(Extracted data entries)
-------

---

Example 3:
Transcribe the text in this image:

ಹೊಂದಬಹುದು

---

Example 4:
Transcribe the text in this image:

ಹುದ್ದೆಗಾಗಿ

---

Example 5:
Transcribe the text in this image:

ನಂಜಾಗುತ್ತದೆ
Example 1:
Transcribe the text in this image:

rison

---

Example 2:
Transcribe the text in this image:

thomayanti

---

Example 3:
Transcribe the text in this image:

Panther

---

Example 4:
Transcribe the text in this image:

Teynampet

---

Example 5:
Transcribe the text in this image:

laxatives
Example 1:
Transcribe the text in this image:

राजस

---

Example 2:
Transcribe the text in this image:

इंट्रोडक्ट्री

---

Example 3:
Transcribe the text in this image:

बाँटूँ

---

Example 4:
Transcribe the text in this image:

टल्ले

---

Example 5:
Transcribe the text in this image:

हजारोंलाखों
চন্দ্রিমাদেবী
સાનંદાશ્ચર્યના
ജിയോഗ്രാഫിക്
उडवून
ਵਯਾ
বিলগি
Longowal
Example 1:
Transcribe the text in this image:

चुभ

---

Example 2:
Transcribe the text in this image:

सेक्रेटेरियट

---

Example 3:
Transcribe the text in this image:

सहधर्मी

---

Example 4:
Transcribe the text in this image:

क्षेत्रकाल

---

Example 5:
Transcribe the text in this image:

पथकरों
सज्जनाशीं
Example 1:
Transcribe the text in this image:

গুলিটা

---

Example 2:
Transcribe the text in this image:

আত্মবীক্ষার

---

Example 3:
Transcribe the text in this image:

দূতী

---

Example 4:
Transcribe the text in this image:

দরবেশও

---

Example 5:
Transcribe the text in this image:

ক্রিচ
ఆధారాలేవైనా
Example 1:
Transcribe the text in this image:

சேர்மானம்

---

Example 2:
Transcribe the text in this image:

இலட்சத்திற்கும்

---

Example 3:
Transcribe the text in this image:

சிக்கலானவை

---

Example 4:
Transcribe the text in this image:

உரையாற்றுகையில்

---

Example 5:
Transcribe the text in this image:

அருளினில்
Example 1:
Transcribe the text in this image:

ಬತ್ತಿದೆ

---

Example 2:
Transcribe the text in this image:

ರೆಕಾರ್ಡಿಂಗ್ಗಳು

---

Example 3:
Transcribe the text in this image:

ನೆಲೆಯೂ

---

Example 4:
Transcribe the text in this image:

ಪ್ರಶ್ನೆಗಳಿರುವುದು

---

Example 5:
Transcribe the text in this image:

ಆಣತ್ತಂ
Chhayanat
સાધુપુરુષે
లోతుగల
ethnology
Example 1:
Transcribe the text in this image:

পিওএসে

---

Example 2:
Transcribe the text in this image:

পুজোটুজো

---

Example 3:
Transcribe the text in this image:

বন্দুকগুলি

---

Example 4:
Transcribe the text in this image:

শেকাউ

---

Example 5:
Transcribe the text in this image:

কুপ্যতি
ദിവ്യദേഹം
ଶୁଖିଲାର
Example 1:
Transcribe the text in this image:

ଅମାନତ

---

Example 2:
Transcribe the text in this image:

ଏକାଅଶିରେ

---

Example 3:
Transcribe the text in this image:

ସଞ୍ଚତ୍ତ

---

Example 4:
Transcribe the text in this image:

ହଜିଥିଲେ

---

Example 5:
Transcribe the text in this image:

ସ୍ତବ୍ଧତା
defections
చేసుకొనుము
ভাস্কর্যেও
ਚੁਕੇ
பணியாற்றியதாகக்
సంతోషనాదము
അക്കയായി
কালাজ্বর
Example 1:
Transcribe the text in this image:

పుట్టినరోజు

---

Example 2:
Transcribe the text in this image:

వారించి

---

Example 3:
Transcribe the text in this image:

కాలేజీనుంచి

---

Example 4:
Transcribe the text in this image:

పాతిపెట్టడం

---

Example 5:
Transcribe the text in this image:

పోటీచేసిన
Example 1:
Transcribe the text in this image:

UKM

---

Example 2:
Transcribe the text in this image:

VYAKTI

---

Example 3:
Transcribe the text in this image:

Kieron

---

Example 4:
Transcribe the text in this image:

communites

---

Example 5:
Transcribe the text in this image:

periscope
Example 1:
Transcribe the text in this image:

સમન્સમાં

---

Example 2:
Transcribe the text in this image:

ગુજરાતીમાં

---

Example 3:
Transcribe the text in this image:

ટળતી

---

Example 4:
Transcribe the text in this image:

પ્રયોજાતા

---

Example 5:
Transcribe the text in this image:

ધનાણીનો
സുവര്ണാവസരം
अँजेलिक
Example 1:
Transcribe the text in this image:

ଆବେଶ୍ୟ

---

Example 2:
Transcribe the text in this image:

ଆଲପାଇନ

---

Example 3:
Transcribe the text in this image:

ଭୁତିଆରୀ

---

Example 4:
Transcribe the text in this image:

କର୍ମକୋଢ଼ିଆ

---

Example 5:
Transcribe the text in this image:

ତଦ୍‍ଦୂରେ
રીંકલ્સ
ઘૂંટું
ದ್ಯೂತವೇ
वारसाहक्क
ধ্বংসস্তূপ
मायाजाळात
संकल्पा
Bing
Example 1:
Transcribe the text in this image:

-------

#### Problem statement:
Down to the last line, copy the entries above exactly.

#### Answer space:
---

Example 3:
Transcribe the text in this image:

ಹೊಂದಬಹುದು

---

Example 4:
Transcribe the text in this image:

ಹುದ್ದೆಗಾಗಿ

---

Example 5:
Transcribe the text in this image:

ನಂಜಾಗುತ್ತದೆ
Example 1:
Transcribe the text in this image:

rison

---

Example 2:
Transcribe the text in this image:

thomayanti

---

Example 3:
Transcribe the text in this image:

Panther

---

Example 4:
Transcribe the text in this image:

Teynampet

---

Example 5:
Transcribe the text in this image:

laxatives
Example 1:
Transcribe the text in this image:

राजस

---

Example 2:
Transcribe the text in this image:

इंट्रोडक्ट्री

---

Example 3:
Transcribe the text in this image:

बाँटूँ

---

Example 4:
Transcribe the text in this image:

टल्ले

---

Example 5:
Transcribe the text in this image:

हजारोंलाखों
চন্দ্রিমাদেবী
સાનંદાશ્ચર્યના
ജിയോഗ്രാഫിക്
उडवून
ਵਯਾ
বিলগি
Longowal
Example 1:
Transcribe the text in this image:

चुभ

---

Example 2:
Transcribe the text in this image:

सेक्रेटेरियट

---

Example 3:
Transcribe the text in this image:

सहधर्मी

---

Example 4:
Transcribe the text in this image:

क्षेत्रकाल

---

Example 5:
Transcribe the text in this image:

पथकरों
सज्जनाशीं
Example 1:
Transcribe the text in this image:

গুলিটা

---

Example 2:
Transcribe the text in this image:

আত্মবীক্ষার

---

Example 3:
Transcribe the text in this image:

দূতী

---

Example 4:
Transcribe the text in this image:

দরবেশও

---

Example 5:
Transcribe the text in this image:

ক্রিচ
ఆధారాలేవైనా
Example 1:
Transcribe the text in this image:

சேர்மானம்

---

Example 2:
Transcribe the text in this image:

இலட்சத்திற்கும்

---

Example 3:
Transcribe the text in this image:

சிக்கலானவை

---

Example 4:
Transcribe the text in this image:

உரையாற்றுகையில்

---

Example 5:
Transcribe the text in this image:

அருளினில்
Example 1:
Transcribe the text in this image:

ಬತ್ತಿದೆ

---

Example 2:
Transcribe the text in this image:

ರೆಕಾರ್ಡಿಂಗ್ಗಳು

---

Example 3:
Transcribe the text in this image:

ನೆಲೆಯೂ

---

Example 4:
Transcribe the text in this image:

ಪ್ರಶ್ನೆಗಳಿರುವುದು

---

Example 5:
Transcribe the text in this image:

ಆಣತ್ತಂ
Chhayanat
સાધુપુરુષે
లోతుగల
ethnology
Example 1:
Transcribe the text in this image:

পিওএসে

---

Example 2:
Transcribe the text in this image:

পুজোটুজো

---

Example 3:
Transcribe the text in this image:

বন্দুকগুলি

---

Example 4:
Transcribe the text in this image:

শেকাউ

---

Example 5:
Transcribe the text in this image:

কুপ্যতি
ദിവ്യദേഹം
ଶୁଖିଲାର
Example 1:
Transcribe the text in this image:

ଅମାନତ

---

Example 2:
Transcribe the text in this image:

ଏକାଅଶିରେ

---

Example 3:
Transcribe the text in this image:

ସଞ୍ଚତ୍ତ

---

Example 4:
Transcribe the text in this image:

ହଜିଥିଲେ

---

Example 5:
Transcribe the text in this image:

ସ୍ତବ୍ଧତା
defections
చేసుకొనుము
ভাস্কর্যেও
ਚੁਕੇ
பணியாற்றியதாகக்
సంతోషనాదము
അക്കയായി
কালাজ্বর
Example 1:
Transcribe the text in this image:

పుట్టినరోజు

---

Example 2:
Transcribe the text in this image:

వారించి

---

Example 3:
Transcribe the text in this image:

కాలేజీనుంచి

---

Example 4:
Transcribe the text in this image:

పాతిపెట్టడం

---

Example 5:
Transcribe the text in this image:

పోటీచేసిన
Example 1:
Transcribe the text in this image:

UKM

---

Example 2:
Transcribe the text in this image:

VYAKTI

---

Example 3:
Transcribe the text in this image:

Kieron

---

Example 4:
Transcribe the text in this image:

communites

---

Example 5:
Transcribe the text in this image:

periscope
Example 1:
Transcribe the text in this image:

સમન્સમાં

---

Example 2:
Transcribe the text in this image:

ગુજરાતીમાં

---

Example 3:
Transcribe the text in this image:

ટળતી

---

Example 4:
Transcribe the text in this image:

પ્રયોજાતા

---

Example 5:
Transcribe the text in this image:

ધનાણીનો
സുവര്ണാവസരം
अँजेलिक
Example 1:
Transcribe the text in this image:

ଆବେଶ୍ୟ

---

Example 2:
Transcribe the text in this image:

ଆଲପାଇନ

---

Example 3:
Transcribe the text in this image:

ଭୁତିଆରୀ

---

Example 4:
Transcribe the text in this image:

କର୍ମକୋଢ଼ିଆ

---

Example 5:
Transcribe the text in this image:

ତଦ୍‍ଦୂରେ
રીંકલ્સ
ઘૂંટું
ದ್ಯೂತವೇ
वारसाहक्क
ধ্বংসস্তূপ
मायाजाळात
संकल्पा
Bing
Example 1:
Transcribe the text in this image:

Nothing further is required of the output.